## Work order
Reproduce these lines exactly, beginning with the line containing "Samsung sta valutando" and continuing through the line containing "#### [News](https://mjg59.dreamwidth.org/66109.html).".

(Exercise material)

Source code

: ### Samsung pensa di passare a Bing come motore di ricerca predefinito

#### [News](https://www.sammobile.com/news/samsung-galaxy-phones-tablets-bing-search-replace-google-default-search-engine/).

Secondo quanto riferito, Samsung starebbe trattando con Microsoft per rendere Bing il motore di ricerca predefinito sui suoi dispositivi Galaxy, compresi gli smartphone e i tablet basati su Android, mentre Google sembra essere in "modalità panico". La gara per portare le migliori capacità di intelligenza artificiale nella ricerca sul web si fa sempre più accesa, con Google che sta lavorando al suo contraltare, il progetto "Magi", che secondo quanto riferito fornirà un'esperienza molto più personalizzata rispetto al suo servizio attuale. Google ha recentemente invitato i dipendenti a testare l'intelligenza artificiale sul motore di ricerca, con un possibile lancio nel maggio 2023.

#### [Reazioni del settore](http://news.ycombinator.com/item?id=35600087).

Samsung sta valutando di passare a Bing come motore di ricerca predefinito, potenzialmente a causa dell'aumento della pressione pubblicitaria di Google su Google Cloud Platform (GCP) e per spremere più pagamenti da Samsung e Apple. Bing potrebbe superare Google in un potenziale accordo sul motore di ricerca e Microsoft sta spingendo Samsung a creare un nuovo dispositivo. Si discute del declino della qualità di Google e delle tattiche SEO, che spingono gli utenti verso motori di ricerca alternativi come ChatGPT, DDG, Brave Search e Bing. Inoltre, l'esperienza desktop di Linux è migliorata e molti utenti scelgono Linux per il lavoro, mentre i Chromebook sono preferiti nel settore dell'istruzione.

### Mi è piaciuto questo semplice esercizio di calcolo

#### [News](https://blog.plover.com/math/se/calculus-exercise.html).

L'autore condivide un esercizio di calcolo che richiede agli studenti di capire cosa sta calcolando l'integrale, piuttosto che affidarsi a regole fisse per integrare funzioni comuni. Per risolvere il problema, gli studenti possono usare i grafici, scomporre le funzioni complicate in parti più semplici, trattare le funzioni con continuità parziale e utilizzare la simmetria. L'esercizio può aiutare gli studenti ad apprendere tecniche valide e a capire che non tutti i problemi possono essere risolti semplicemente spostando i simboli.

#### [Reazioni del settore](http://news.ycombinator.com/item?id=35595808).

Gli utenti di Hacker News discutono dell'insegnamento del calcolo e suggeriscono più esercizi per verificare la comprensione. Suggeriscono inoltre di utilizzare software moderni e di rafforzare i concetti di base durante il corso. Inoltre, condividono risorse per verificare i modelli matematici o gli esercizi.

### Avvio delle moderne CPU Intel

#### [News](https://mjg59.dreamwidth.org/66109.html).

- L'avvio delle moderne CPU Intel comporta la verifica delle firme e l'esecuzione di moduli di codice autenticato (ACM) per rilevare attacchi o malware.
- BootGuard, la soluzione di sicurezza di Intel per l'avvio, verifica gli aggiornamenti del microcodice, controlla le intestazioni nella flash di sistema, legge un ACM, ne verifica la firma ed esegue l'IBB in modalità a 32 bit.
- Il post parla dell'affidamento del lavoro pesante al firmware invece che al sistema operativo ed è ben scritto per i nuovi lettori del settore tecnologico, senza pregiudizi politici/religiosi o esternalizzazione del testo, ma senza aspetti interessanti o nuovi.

(End Exercise material)
(Exercise material)

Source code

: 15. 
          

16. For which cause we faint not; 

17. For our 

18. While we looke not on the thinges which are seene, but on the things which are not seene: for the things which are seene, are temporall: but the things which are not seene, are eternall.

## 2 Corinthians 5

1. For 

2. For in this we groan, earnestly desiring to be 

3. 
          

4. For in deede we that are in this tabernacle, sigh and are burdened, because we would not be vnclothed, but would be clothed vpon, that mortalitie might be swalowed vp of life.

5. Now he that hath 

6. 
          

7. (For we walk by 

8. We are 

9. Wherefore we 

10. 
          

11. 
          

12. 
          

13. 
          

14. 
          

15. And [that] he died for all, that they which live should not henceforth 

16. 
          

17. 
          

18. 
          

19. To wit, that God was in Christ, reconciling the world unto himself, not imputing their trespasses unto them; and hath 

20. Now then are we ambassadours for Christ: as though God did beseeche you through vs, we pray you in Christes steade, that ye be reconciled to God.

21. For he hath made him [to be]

(End Exercise material)
(Exercise material)

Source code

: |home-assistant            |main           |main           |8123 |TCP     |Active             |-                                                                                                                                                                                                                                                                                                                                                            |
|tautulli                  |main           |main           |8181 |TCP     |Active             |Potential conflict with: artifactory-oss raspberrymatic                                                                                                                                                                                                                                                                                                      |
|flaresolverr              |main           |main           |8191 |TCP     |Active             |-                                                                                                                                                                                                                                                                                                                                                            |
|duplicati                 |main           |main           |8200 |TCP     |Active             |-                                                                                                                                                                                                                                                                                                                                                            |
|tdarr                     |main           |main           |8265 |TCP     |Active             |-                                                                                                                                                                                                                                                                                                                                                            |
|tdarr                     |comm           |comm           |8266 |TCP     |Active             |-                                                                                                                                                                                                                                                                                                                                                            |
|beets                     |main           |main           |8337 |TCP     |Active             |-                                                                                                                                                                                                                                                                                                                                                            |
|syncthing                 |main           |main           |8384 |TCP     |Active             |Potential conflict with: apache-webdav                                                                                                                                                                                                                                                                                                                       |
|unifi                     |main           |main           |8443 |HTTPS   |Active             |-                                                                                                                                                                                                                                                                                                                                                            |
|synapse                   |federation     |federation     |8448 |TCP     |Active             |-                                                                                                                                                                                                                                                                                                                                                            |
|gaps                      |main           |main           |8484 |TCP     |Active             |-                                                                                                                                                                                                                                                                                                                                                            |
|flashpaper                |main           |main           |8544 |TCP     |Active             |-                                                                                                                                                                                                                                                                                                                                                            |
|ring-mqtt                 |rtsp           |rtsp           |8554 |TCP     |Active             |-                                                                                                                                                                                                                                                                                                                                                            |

(End Exercise material)

## Response to the exercise
Samsung sta valutando di passare a Bing come motore di ricerca predefinito, potenzialmente a causa dell'aumento della pressione pubblicitaria di Google su Google Cloud Platform (GCP) e per spremere più pagamenti da Samsung e Apple. Bing potrebbe superare Google in un potenziale accordo sul motore di ricerca e Microsoft sta spingendo Samsung a creare un nuovo dispositivo. Si discute del declino della qualità di Google e delle tattiche SEO, che spingono gli utenti verso motori di ricerca alternativi come ChatGPT, DDG, Brave Search e Bing. Inoltre, l'esperienza desktop di Linux è migliorata e molti utenti scelgono Linux per il lavoro, mentre i Chromebook sono preferiti nel settore dell'istruzione.

### Mi è piaciuto questo semplice esercizio di calcolo

#### [News](https://blog.plover.com/math/se/calculus-exercise.html).

L'autore condivide un esercizio di calcolo che richiede agli studenti di capire cosa sta calcolando l'integrale, piuttosto che affidarsi a regole fisse per integrare funzioni comuni. Per risolvere il problema, gli studenti possono usare i grafici, scomporre le funzioni complicate in parti più semplici, trattare le funzioni con continuità parziale e utilizzare la simmetria. L'esercizio può aiutare gli studenti ad apprendere tecniche valide e a capire che non tutti i problemi possono essere risolti semplicemente spostando i simboli.

#### [Reazioni del settore](http://news.ycombinator.com/item?id=35595808).

Gli utenti di Hacker News discutono dell'insegnamento del calcolo e suggeriscono più esercizi per verificare la comprensione. Suggeriscono inoltre di utilizzare software moderni e di rafforzare i concetti di base durante il corso. Inoltre, condividono risorse per verificare i modelli matematici o gli esercizi.

### Avvio delle moderne CPU Intel

#### [News](https://mjg59.dreamwidth.org/66109.html).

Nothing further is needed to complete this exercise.